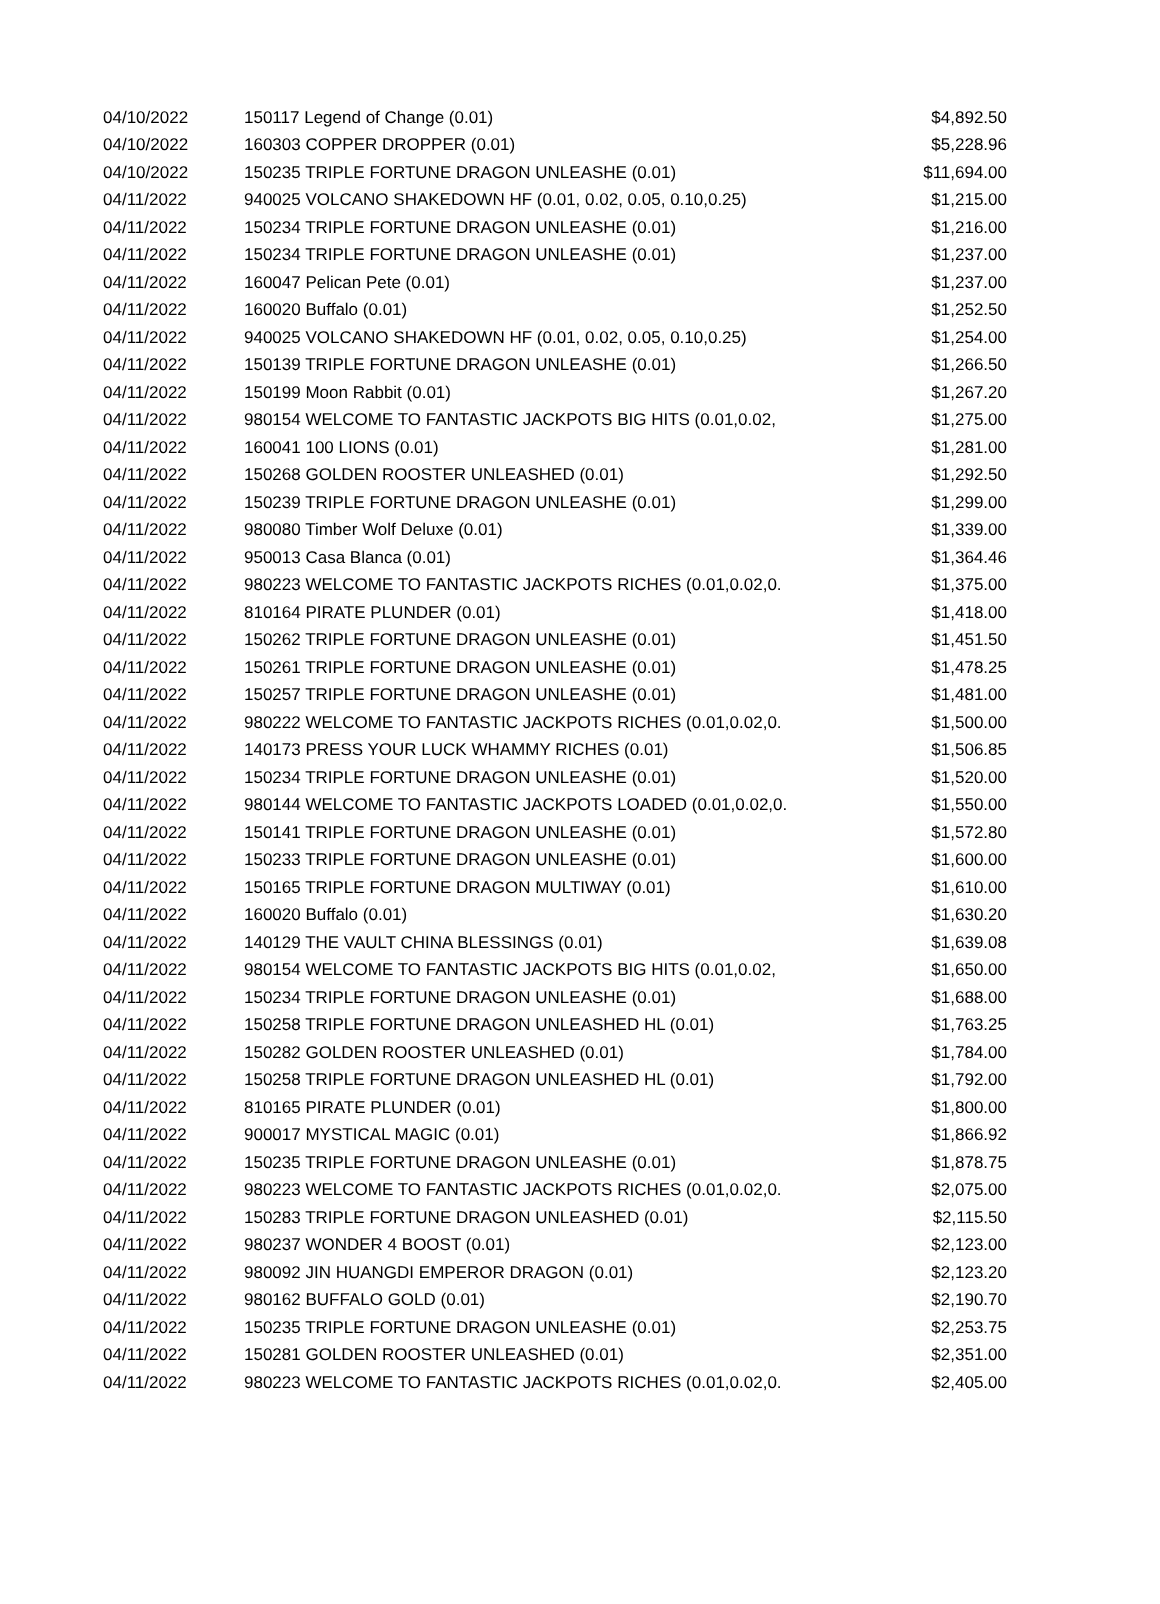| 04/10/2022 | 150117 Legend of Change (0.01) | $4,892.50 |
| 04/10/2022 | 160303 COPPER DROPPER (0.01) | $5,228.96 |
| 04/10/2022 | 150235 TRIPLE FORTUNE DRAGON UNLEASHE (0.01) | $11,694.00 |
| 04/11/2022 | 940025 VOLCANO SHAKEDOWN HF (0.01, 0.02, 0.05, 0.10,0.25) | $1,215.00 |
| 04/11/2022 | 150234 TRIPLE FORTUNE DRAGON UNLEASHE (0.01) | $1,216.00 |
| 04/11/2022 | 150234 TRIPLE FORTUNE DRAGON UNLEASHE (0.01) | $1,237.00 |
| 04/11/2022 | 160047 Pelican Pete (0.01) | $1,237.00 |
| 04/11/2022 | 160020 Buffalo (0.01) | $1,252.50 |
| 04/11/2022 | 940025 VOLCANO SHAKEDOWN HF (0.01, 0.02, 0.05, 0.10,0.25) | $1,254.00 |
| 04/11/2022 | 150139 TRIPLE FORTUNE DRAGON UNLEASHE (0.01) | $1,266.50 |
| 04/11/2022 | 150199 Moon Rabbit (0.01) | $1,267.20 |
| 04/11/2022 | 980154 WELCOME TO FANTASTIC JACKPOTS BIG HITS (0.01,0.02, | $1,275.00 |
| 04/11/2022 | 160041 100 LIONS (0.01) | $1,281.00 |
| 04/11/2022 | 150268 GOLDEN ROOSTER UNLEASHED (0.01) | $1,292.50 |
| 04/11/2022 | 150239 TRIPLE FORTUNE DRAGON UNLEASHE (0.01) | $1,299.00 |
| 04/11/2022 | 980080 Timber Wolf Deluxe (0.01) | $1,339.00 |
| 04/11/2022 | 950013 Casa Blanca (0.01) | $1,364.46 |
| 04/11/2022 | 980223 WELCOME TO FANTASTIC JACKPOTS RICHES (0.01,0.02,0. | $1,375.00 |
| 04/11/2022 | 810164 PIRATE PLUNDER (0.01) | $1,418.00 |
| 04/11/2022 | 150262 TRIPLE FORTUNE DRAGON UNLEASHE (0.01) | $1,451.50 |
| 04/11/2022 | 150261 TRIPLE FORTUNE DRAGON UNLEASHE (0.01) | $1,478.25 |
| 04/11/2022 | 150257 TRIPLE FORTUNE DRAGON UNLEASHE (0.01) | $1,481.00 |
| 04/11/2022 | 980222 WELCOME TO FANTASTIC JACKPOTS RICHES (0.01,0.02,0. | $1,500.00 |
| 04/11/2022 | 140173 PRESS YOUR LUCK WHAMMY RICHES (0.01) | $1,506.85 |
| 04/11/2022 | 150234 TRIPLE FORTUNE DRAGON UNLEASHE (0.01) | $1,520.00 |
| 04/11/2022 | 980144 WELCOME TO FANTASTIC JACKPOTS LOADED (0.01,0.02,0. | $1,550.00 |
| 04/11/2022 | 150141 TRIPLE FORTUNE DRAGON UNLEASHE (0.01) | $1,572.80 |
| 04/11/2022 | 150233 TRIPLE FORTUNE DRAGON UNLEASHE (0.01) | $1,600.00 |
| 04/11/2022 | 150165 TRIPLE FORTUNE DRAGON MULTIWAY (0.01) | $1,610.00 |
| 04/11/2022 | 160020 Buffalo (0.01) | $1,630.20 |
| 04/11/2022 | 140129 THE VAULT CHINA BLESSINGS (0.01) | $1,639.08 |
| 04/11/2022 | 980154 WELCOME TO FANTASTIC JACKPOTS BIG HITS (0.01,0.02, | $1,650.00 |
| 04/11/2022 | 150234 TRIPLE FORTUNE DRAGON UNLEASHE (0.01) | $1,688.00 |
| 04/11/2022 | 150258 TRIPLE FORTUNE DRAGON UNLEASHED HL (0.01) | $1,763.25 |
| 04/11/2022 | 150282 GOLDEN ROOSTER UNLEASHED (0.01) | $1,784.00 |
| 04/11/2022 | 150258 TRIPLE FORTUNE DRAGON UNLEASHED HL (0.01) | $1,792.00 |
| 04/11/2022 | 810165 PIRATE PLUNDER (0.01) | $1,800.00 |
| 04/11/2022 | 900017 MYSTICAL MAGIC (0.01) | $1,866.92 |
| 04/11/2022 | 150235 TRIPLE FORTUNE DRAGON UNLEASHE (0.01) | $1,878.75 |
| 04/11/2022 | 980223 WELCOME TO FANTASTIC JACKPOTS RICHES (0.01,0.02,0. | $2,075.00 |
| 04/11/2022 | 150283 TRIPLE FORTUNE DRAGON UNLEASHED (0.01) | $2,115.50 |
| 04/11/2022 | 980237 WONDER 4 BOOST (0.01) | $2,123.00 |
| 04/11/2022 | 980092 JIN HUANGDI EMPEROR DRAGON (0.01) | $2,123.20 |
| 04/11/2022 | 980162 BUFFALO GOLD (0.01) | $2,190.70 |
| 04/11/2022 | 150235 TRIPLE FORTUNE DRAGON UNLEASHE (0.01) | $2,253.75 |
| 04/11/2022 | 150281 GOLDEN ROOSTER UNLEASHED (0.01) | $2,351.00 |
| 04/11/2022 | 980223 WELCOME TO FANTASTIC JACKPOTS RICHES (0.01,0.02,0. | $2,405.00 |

==

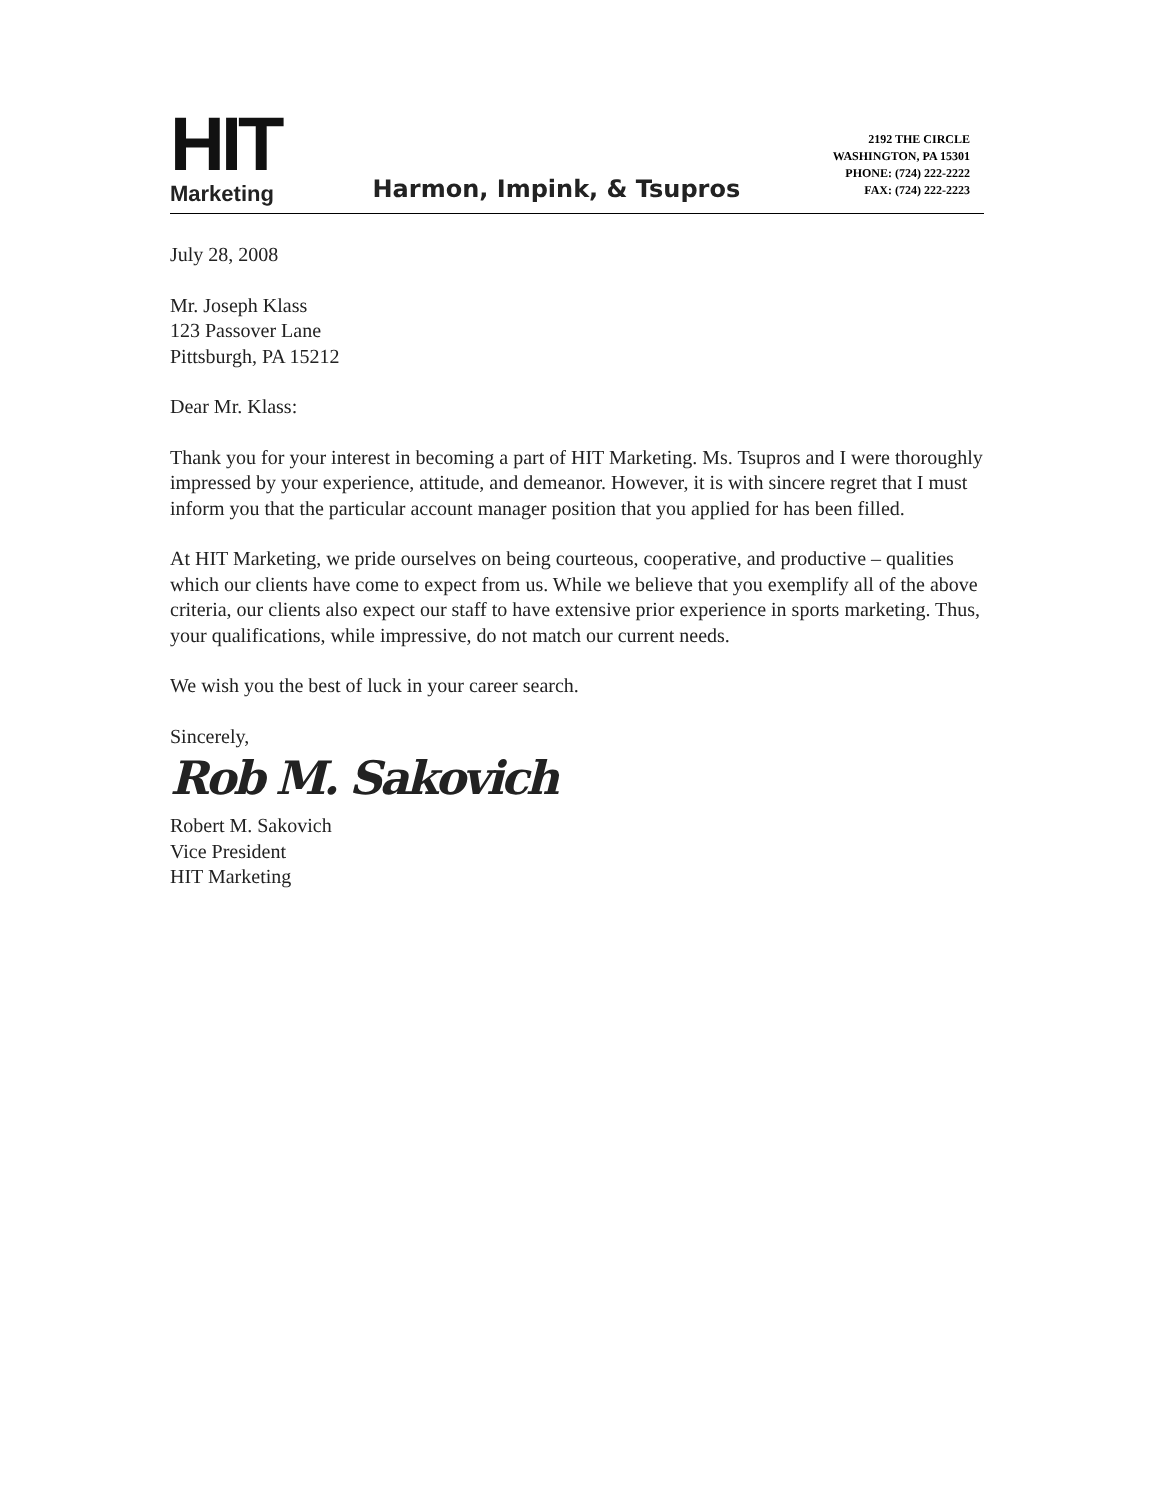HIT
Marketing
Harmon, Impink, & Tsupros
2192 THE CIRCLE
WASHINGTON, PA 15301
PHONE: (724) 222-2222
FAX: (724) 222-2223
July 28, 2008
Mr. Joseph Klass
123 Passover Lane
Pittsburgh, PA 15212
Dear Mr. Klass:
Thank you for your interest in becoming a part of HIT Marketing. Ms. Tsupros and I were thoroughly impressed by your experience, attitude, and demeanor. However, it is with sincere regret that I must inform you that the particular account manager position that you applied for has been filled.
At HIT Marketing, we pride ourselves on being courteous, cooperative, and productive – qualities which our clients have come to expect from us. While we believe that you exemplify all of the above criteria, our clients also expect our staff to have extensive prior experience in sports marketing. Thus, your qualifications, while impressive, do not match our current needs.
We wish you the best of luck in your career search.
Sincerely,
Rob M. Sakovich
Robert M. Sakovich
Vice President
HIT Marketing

(Task to carry out):
Go through the material above, and wherever a line holds the word "PLUNDER", copy it.

(Solution for this problem):
| 04/11/2022 | 810164 PIRATE PLUNDER (0.01) | $1,418.00 |
| 04/11/2022 | 810165 PIRATE PLUNDER (0.01) | $1,800.00 |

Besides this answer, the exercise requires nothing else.